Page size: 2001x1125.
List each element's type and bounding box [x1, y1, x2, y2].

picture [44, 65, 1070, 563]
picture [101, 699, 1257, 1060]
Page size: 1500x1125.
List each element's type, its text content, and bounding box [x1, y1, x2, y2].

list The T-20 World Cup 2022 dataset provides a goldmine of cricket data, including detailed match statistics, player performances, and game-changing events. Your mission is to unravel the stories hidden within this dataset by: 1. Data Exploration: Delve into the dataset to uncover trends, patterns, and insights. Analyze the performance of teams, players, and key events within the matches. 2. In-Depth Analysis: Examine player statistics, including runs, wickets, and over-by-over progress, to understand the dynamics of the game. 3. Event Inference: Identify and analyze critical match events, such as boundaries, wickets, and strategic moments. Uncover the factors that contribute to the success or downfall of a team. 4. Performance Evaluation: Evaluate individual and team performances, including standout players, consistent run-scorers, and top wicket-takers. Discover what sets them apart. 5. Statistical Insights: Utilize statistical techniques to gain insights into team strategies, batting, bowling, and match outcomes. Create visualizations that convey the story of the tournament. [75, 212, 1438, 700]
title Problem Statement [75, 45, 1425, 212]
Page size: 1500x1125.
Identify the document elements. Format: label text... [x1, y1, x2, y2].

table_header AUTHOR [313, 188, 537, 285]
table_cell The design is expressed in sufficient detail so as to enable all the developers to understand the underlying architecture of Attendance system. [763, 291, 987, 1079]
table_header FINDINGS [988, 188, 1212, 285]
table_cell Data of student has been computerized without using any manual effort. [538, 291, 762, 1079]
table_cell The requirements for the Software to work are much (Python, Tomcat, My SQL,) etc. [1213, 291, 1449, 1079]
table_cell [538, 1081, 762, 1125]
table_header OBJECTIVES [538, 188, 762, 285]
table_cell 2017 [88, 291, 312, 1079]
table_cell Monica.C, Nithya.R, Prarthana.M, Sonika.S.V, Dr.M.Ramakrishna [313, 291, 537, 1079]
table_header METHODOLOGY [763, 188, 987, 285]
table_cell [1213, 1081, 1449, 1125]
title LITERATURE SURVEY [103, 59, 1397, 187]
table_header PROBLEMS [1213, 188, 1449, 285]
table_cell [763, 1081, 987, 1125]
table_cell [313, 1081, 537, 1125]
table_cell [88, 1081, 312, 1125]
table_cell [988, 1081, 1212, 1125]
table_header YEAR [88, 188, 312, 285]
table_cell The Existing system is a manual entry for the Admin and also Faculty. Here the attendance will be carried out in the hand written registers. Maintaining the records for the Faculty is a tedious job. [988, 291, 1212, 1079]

▬▬▬

Instruction :: All of the data above should be reproduced exactly, with nothing missing.

Exercise response ::
Page size: 2001x1125.
List each element's type and bounding box [x1, y1, x2, y2].

picture [44, 65, 1070, 563]
picture [101, 699, 1257, 1060]
Page size: 1500x1125.
List each element's type, its text content, and bounding box [x1, y1, x2, y2].

list The T-20 World Cup 2022 dataset provides a goldmine of cricket data, including detailed match statistics, player performances, and game-changing events. Your mission is to unravel the stories hidden within this dataset by: 1. Data Exploration: Delve into the dataset to uncover trends, patterns, and insights. Analyze the performance of teams, players, and key events within the matches. 2. In-Depth Analysis: Examine player statistics, including runs, wickets, and over-by-over progress, to understand the dynamics of the game. 3. Event Inference: Identify and analyze critical match events, such as boundaries, wickets, and strategic moments. Uncover the factors that contribute to the success or downfall of a team. 4. Performance Evaluation: Evaluate individual and team performances, including standout players, consistent run-scorers, and top wicket-takers. Discover what sets them apart. 5. Statistical Insights: Utilize statistical techniques to gain insights into team strategies, batting, bowling, and match outcomes. Create visualizations that convey the story of the tournament. [75, 212, 1438, 700]
title Problem Statement [75, 45, 1425, 212]
Page size: 1500x1125.
Identify the document elements. Format: label text... [x1, y1, x2, y2].

table_header AUTHOR [313, 188, 537, 285]
table_cell The design is expressed in sufficient detail so as to enable all the developers to understand the underlying architecture of Attendance system. [763, 291, 987, 1079]
table_header FINDINGS [988, 188, 1212, 285]
table_cell Data of student has been computerized without using any manual effort. [538, 291, 762, 1079]
table_cell The requirements for the Software to work are much (Python, Tomcat, My SQL,) etc. [1213, 291, 1449, 1079]
table_cell [538, 1081, 762, 1125]
table_header OBJECTIVES [538, 188, 762, 285]
table_cell 2017 [88, 291, 312, 1079]
table_cell Monica.C, Nithya.R, Prarthana.M, Sonika.S.V, Dr.M.Ramakrishna [313, 291, 537, 1079]
table_header METHODOLOGY [763, 188, 987, 285]
table_cell [1213, 1081, 1449, 1125]
title LITERATURE SURVEY [103, 59, 1397, 187]
table_header PROBLEMS [1213, 188, 1449, 285]
table_cell [763, 1081, 987, 1125]
table_cell [313, 1081, 537, 1125]
table_cell [88, 1081, 312, 1125]
table_cell [988, 1081, 1212, 1125]
table_header YEAR [88, 188, 312, 285]
table_cell The Existing system is a manual entry for the Admin and also Faculty. Here the attendance will be carried out in the hand written registers. Maintaining the records for the Faculty is a tedious job. [988, 291, 1212, 1079]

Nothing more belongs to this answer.